Photo by Matthew Lovette
Situated in a cozy King Street space in historic Leesburg, the Wine Kitchen features local and seasonal foods along with more than 30 wines to sample by glass, bottle or flight. While dining, keep an eye out for farmers coming through with produce fresh from the farm. A chalkboard hangs to keep visitors informed on where the food is sourced from that week and the menu constantly changes to reflect the bounty of the season.
Drawing inspiration from the 265 acres of rolling hillside and farmland, Goodstone indulges guests with an unparalleled farm-to-table dining experience.

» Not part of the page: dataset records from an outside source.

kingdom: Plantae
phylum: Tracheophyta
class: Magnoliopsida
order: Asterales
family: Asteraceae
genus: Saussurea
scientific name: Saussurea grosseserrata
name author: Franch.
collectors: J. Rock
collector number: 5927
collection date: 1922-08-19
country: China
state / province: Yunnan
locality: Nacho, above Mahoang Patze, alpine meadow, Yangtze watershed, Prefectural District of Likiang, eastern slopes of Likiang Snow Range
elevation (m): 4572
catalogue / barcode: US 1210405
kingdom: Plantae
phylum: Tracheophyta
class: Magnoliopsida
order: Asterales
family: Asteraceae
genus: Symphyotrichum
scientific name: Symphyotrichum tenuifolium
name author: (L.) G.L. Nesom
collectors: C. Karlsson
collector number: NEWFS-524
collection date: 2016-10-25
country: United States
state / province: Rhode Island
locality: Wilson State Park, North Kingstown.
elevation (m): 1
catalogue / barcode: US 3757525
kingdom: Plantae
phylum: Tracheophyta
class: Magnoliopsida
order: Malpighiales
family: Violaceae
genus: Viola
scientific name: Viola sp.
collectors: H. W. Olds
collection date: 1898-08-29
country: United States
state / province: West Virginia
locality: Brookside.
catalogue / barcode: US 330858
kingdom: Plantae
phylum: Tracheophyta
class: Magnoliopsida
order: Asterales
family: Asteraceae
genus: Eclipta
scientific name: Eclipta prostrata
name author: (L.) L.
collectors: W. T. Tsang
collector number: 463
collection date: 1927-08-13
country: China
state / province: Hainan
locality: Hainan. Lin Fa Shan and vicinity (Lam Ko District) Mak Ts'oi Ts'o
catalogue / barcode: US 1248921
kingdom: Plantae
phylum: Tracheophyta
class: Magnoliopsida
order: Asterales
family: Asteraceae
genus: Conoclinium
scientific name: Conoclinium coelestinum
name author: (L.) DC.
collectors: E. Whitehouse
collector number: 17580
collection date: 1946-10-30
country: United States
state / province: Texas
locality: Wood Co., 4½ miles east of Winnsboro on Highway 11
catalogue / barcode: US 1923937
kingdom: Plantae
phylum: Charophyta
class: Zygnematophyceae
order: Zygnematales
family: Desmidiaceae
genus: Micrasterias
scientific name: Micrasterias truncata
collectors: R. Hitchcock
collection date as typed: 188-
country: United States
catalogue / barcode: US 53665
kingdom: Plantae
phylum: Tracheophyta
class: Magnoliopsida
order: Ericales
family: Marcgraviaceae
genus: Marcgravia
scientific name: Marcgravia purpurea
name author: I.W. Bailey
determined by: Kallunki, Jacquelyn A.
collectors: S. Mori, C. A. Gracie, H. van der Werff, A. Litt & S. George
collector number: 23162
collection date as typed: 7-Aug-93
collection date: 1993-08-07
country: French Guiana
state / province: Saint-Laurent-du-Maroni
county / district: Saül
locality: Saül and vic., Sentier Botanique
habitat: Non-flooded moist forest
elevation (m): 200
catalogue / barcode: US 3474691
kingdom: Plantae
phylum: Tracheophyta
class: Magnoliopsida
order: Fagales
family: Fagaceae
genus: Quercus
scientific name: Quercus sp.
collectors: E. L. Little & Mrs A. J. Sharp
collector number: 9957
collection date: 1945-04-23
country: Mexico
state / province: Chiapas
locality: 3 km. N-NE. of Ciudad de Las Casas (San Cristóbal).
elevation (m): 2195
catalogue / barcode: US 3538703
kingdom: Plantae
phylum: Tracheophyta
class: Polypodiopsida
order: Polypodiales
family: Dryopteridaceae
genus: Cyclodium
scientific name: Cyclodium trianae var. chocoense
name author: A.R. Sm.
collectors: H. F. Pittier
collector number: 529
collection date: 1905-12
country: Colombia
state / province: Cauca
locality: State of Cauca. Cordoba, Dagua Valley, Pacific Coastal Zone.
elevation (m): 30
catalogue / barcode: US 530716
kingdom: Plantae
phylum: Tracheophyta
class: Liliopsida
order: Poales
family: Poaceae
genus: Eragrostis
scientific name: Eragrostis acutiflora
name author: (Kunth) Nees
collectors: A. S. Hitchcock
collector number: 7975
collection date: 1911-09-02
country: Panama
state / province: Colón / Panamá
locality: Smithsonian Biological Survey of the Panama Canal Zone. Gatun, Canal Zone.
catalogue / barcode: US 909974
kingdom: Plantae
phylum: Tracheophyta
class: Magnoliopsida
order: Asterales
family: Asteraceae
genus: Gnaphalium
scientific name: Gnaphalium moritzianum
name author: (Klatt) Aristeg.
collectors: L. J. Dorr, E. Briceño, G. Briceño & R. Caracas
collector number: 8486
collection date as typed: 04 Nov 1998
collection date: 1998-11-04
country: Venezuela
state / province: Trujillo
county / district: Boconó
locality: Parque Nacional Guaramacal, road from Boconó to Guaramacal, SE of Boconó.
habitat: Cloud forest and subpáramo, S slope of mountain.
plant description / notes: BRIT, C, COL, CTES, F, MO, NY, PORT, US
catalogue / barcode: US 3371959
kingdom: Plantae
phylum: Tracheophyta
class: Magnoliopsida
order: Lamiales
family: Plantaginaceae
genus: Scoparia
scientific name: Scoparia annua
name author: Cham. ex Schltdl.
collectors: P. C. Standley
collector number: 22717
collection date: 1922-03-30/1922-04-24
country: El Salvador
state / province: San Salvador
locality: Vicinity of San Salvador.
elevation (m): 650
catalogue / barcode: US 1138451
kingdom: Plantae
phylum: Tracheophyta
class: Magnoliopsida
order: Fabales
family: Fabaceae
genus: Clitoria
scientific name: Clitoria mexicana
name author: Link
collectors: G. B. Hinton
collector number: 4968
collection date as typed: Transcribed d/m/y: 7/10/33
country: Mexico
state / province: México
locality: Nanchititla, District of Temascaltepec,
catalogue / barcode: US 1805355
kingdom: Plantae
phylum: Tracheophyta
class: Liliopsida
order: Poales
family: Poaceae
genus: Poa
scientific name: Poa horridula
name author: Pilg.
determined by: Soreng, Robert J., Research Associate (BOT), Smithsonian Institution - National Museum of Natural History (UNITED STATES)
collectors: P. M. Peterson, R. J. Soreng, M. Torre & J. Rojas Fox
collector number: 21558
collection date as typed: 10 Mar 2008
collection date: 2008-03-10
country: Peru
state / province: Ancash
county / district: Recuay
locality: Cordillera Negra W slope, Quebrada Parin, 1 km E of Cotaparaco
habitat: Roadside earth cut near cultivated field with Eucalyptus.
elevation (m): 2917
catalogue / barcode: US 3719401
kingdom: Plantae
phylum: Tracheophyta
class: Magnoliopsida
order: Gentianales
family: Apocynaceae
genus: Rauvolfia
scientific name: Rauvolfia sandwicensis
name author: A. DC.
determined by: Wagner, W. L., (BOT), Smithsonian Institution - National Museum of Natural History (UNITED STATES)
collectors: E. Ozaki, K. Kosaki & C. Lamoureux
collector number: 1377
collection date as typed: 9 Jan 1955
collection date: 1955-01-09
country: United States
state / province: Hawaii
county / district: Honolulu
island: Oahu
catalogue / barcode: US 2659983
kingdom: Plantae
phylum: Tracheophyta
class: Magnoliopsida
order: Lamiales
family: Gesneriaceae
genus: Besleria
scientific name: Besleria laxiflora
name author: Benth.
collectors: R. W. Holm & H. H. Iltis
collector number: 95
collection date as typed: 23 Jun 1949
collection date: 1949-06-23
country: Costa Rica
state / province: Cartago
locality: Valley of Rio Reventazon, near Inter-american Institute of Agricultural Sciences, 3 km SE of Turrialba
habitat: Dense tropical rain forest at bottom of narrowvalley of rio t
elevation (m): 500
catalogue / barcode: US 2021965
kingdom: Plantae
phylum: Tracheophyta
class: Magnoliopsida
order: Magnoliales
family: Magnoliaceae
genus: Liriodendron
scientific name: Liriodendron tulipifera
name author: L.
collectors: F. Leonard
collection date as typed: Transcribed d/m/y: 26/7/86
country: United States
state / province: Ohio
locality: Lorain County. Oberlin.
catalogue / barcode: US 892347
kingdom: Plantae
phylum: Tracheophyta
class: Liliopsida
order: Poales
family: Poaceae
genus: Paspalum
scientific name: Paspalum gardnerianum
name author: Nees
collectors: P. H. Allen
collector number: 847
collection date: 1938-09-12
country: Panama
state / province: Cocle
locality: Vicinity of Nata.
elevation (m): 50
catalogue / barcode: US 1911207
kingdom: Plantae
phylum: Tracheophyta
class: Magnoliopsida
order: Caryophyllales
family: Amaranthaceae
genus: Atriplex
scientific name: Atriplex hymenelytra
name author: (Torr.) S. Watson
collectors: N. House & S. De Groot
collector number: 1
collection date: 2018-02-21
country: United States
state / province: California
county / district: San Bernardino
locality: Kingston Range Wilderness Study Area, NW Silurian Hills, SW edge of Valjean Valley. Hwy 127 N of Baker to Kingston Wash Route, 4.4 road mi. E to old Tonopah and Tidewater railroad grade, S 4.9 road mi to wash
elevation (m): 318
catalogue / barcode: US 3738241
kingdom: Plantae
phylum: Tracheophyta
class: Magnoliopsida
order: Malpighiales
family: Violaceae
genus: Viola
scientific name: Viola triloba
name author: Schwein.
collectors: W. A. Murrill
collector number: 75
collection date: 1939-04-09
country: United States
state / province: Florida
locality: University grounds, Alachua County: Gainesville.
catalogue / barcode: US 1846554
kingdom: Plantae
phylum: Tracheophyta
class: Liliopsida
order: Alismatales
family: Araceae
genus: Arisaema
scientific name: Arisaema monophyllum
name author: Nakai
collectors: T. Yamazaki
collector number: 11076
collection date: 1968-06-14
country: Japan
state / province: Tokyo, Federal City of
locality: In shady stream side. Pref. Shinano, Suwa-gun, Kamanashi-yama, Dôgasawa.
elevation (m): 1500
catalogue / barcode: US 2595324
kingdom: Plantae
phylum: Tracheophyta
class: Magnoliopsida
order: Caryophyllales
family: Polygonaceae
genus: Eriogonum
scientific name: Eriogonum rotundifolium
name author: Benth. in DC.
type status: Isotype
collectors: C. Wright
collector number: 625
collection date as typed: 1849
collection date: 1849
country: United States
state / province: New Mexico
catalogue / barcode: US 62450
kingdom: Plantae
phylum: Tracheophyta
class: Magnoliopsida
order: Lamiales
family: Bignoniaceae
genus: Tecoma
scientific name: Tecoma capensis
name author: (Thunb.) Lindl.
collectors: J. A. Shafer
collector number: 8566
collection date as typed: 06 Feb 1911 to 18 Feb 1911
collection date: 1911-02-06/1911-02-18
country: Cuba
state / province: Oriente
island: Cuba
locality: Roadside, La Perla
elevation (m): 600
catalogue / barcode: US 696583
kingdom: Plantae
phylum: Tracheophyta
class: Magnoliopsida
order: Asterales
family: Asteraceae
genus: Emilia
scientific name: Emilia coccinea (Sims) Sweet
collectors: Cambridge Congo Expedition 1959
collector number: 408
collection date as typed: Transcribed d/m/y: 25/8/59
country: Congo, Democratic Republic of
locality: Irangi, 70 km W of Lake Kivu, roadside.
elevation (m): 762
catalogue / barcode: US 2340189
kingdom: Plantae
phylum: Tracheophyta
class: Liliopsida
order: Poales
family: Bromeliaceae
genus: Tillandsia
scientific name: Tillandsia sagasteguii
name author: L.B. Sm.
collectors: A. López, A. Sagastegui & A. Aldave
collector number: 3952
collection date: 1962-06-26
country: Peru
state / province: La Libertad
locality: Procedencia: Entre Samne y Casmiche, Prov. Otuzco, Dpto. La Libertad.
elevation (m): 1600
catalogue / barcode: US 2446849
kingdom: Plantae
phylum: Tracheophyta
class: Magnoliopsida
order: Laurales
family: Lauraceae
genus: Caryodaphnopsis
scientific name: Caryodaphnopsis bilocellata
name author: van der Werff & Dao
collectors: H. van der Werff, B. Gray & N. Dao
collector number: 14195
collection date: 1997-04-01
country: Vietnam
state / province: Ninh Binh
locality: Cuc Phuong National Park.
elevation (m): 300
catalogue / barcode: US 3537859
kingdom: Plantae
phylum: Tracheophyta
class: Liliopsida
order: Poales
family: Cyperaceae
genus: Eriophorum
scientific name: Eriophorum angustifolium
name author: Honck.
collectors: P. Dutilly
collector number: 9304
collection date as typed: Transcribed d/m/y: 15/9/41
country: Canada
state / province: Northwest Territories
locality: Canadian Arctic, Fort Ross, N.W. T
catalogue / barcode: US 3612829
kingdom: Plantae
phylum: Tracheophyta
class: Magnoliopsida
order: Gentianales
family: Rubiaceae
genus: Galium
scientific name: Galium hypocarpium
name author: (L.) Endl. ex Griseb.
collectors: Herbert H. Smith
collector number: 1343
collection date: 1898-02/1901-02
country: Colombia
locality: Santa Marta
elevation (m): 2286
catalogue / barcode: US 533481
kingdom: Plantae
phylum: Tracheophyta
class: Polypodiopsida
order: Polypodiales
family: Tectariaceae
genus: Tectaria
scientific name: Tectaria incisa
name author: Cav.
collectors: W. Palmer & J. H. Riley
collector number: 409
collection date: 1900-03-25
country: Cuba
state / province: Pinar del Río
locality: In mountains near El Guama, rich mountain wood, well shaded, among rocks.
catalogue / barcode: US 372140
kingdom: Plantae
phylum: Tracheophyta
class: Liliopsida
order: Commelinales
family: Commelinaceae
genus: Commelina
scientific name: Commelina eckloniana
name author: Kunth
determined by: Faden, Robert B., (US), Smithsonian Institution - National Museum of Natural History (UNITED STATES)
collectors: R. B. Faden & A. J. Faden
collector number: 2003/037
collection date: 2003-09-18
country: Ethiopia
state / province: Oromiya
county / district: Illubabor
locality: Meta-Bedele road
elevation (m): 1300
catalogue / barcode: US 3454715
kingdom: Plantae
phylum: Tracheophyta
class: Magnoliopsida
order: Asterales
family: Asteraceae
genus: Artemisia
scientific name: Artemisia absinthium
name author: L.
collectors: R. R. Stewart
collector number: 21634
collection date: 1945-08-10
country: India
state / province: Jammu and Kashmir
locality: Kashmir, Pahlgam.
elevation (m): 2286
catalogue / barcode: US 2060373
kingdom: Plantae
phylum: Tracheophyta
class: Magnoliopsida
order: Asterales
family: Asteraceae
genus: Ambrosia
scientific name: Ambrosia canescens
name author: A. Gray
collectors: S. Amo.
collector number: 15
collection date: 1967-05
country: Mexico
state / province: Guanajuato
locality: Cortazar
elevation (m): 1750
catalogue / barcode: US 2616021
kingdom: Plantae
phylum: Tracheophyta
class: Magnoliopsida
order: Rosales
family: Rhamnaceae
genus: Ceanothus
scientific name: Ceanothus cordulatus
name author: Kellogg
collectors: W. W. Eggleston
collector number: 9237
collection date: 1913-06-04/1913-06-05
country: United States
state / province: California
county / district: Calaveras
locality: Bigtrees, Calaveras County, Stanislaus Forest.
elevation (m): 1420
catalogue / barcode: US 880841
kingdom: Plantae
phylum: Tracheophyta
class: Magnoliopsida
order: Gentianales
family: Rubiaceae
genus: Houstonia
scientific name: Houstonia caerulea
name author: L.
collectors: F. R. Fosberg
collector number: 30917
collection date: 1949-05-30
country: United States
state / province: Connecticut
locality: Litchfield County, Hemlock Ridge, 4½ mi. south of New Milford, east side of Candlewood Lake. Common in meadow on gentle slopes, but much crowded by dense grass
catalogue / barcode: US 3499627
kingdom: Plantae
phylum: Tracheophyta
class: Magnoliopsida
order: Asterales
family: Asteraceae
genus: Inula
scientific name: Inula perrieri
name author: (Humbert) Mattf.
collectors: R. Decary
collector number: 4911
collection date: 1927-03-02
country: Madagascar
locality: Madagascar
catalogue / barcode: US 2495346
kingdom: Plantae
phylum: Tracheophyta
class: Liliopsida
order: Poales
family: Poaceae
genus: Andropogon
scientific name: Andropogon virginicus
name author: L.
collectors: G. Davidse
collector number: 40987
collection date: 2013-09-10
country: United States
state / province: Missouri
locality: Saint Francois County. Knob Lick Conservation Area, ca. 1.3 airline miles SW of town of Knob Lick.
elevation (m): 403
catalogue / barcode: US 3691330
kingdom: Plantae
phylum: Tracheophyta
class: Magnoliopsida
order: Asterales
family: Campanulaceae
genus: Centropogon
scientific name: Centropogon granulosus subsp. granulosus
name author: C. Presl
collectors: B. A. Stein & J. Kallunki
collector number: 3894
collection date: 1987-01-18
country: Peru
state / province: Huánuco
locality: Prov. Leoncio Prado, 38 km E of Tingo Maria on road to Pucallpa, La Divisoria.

Experience a three-course restaurant week menu in the newly opened Bistro where a “locavore” menu is curated to showcase farm ingredients, with dishes inspired by French classics and Belgian influence.
Photo by Aboud Dweck
Known as Tuskies to locals, the restaurant has earned its reputation through its "authentically local" experience. Owner Kevin Malone has been a leader in the buy local movement since opening the restaurant in 1985. Housed in a 19th century grain mill, even the building honors Loudoun’s agricultural history. Be sure to visit the restaurant’s sister establishment in Purcellville, Magnolias at the Mill, for more Restaurant Week deals.
This eastern Loudoun restaurant takes advantage of its location to draw on ingredients from the Chesapeake Bay all the way to the western Virginia farmland. The growing conditions make it easy for Chef Jason Maddens to create new menus seasonally that bring the farm’s bounty to your plate. Named after a tool used to open a bottle of vino, the restaurant also features an extensive wine list and makes note of the perfect pairing for each dish.